In 2012, two-time Cy Young Award winner Tim Lincecum had a disastrous season. He saw his ERA jump from 2.74 all the way to 5.18, and the Giants declined to give him a rotation spot once the postseason began. Why did they even give him a roster spot at all? He was struggling mightily, but they realized that he was a talented pitcher who could significantly enhance their playoff chances if he could somehow get himself together. Lincecum went to the bullpen, and it would up being a genius move. Lincecum made 6 appearances spanning 17.2 innings pitched and put up a 2.55 ERA, striking out 20 while walking just five. The Rays will hope for a similar type of performane from Hellickson.

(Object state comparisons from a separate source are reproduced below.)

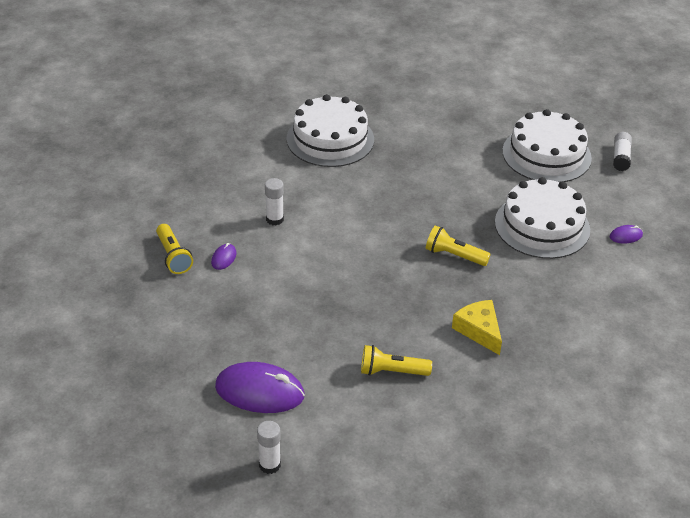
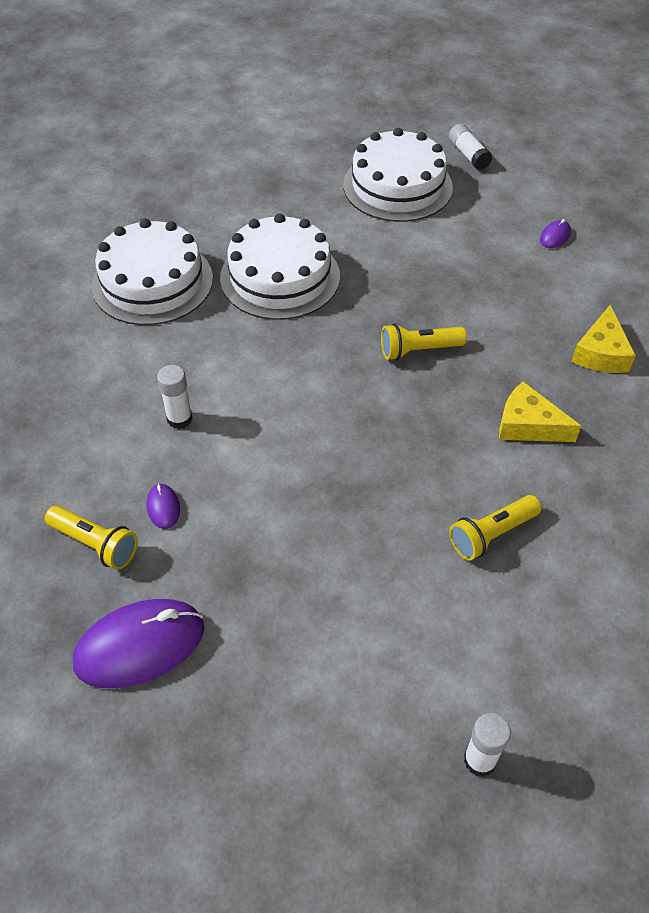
camera: 35 degrees left, 10 degrees up
(259, 391) = (374, 664): purple mouse -> purple mouse (140, 645)
(542, 226) = (470, 267): white cake -> white cake (280, 277)
(576, 318) = (601, 353): none -> yellow cheese

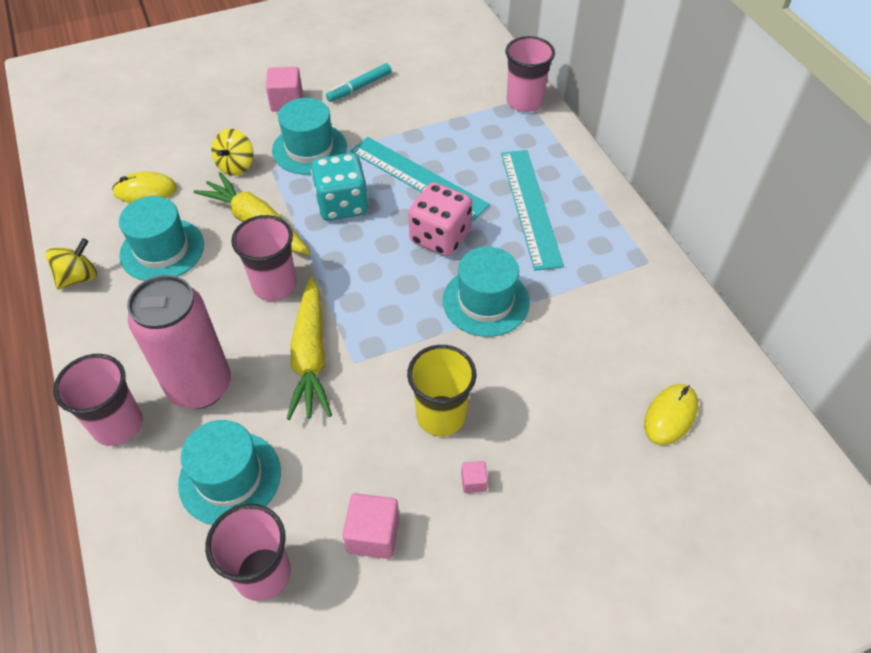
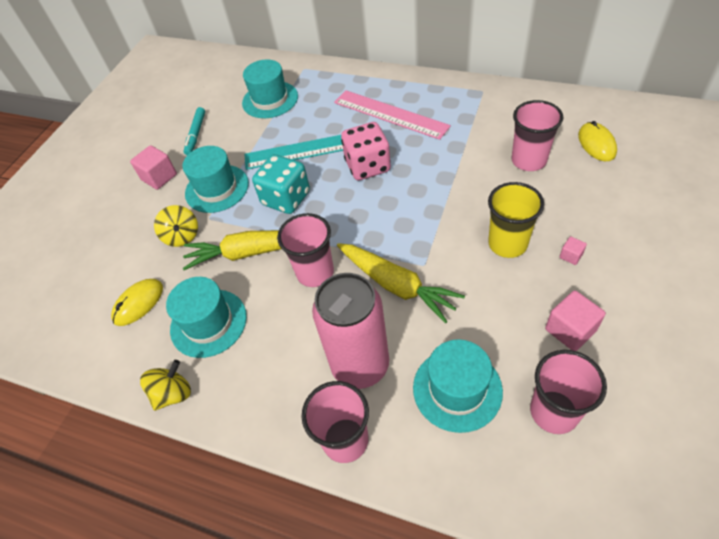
camera: 40 degrees left, 0 degrees up
(79, 277) = (173, 393): yellow spinning top -> yellow spinning top turned 45 degrees clockwise
(485, 301) = (440, 174): turquoise hat -> turquoise hat (270, 100)
(524, 102) = (306, 70): pink cup -> pink cup (528, 160)
(530, 207) = (390, 114): turquoise ruler -> pink ruler

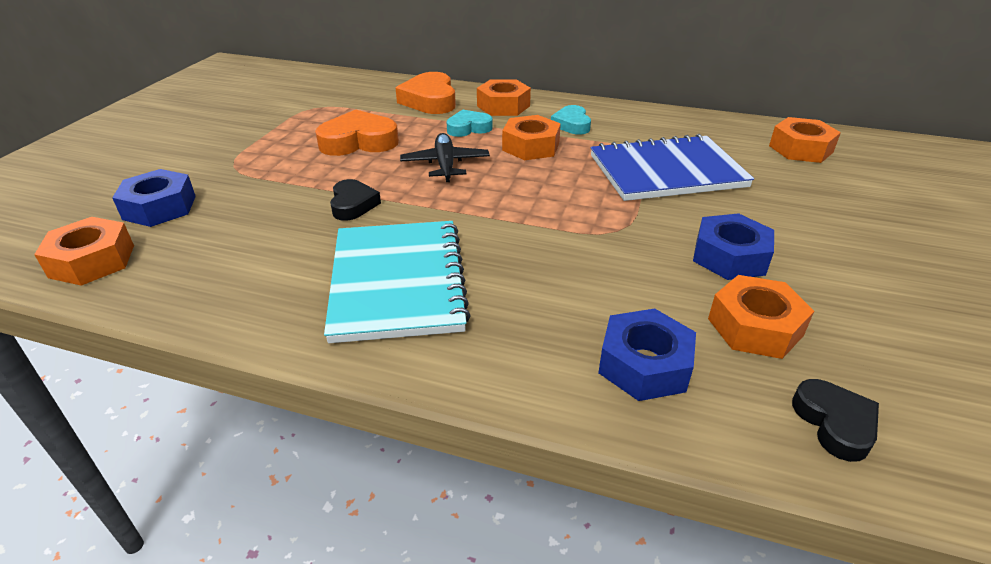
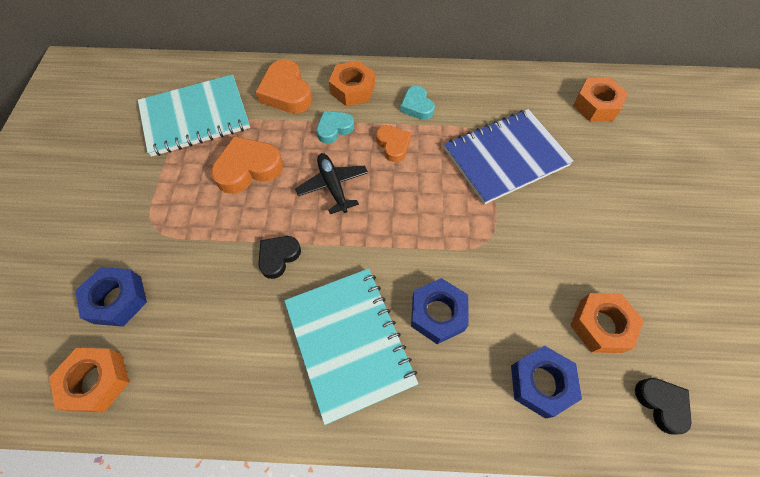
camera: 15 degrees left, 25 degrees up
(325, 104) = (195, 117): none -> turquoise notebook
(353, 204) = (278, 257): black heart -> black heart turned 120 degrees counterclockwise
(531, 146) = (393, 145): orange nut -> orange heart
(729, 257) = (571, 253): blue nut -> blue nut (438, 314)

In the Rays’ 18-inning game against the Orioles on September 18th, Hellickson entered the game out of the bullpen in the 16th inning and pitched great, tossing 2.1 innings allowing just 1 hit to earn the victory in the game. He showed in that game that he can pitch of the bullpen successfully, and it also represented one great appearance sandwiched between rough starts. Simply being on the Rays’ postseason roster has to raise Hellickson’s confidence, and heading to the bullpen could increase his comfort level as well. For Lincecum, even after pitching well out of the bullpen, he struggled when he started in NLCS Game 4 (4.2 innings, 4 earned run) and has only marginally rebounded this season (4.37 ERA). This isn’t some magic move that is suddenly going to turn Hellickson’s career around. But when you have a talented pitcher who is struggling, you give him as many chances as possible to get back on track.
Jeremy Hellickson isn’t going to be getting any sort of high-leverage roll at the start–the only way he pitches in the division series is as a long reliever when the Rays are winning or losing by several runs unless there is another game that goes deep into extra innings. The Rays’ rationale here is simple: put Hellickson on the roster and see what happens when he pitches. Maybe you get lucky and he turns himself around. Even if he does not, the consequences would be small as he will not appear in closer games unless he proves to the Rays that he should. This is a low-risk gamble with a chance to change everything for Hellickson. The Rays’ reasoning is sound and the reward could be significant for the Rays now and Hellickson in the future.